[MATERIAL SHOWN Boundary: Start]
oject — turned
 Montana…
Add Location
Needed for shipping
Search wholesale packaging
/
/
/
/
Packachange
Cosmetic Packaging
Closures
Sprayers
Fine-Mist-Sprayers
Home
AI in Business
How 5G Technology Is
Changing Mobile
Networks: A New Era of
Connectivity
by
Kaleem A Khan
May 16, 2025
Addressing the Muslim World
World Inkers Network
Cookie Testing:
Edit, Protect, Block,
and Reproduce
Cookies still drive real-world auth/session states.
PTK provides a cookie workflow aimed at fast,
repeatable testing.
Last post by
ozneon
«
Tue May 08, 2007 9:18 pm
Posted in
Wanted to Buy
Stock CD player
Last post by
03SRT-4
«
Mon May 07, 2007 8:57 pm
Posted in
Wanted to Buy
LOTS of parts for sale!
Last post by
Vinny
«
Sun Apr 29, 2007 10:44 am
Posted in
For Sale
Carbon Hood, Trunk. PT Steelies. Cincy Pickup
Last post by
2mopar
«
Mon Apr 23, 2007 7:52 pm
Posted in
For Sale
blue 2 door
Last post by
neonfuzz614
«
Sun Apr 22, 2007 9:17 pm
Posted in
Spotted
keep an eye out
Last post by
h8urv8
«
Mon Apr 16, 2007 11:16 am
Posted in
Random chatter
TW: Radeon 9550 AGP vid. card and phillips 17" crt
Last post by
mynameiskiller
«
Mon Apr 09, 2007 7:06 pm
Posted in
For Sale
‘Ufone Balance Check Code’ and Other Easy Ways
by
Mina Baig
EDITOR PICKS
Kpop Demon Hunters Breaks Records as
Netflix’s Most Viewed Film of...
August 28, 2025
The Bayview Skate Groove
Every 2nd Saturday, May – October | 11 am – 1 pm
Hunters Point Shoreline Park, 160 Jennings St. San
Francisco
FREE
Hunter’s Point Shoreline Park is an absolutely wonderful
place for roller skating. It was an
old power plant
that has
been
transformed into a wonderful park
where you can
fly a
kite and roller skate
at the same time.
[MATERIAL SHOWN Boundary: End]
WHAT YOU NEED TO DO: Return the entries in full. Do not alter them.

ANSWER SECTION:
oject — turned
 Montana…
Add Location
Needed for shipping
Search wholesale packaging
/
/
/
/
Packachange
Cosmetic Packaging
Closures
Sprayers
Fine-Mist-Sprayers
Home
AI in Business
How 5G Technology Is
Changing Mobile
Networks: A New Era of
Connectivity
by
Kaleem A Khan
May 16, 2025
Addressing the Muslim World
World Inkers Network
Cookie Testing:
Edit, Protect, Block,
and Reproduce
Cookies still drive real-world auth/session states.
PTK provides a cookie workflow aimed at fast,
repeatable testing.
Last post by
ozneon
«
Tue May 08, 2007 9:18 pm
Posted in
Wanted to Buy
Stock CD player
Last post by
03SRT-4
«
Mon May 07, 2007 8:57 pm
Posted in
Wanted to Buy
LOTS of parts for sale!
Last post by
Vinny
«
Sun Apr 29, 2007 10:44 am
Posted in
For Sale
Carbon Hood, Trunk. PT Steelies. Cincy Pickup
Last post by
2mopar
«
Mon Apr 23, 2007 7:52 pm
Posted in
For Sale
blue 2 door
Last post by
neonfuzz614
«
Sun Apr 22, 2007 9:17 pm
Posted in
Spotted
keep an eye out
Last post by
h8urv8
«
Mon Apr 16, 2007 11:16 am
Posted in
Random chatter
TW: Radeon 9550 AGP vid. card and phillips 17" crt
Last post by
mynameiskiller
«
Mon Apr 09, 2007 7:06 pm
Posted in
For Sale
‘Ufone Balance Check Code’ and Other Easy Ways
by
Mina Baig
EDITOR PICKS
Kpop Demon Hunters Breaks Records as
Netflix’s Most Viewed Film of...
August 28, 2025
The Bayview Skate Groove
Every 2nd Saturday, May – October | 11 am – 1 pm
Hunters Point Shoreline Park, 160 Jennings St. San
Francisco
FREE
Hunter’s Point Shoreline Park is an absolutely wonderful
place for roller skating. It was an
old power plant
that has
been
transformed into a wonderful park
where you can
fly a
kite and roller skate
at the same time.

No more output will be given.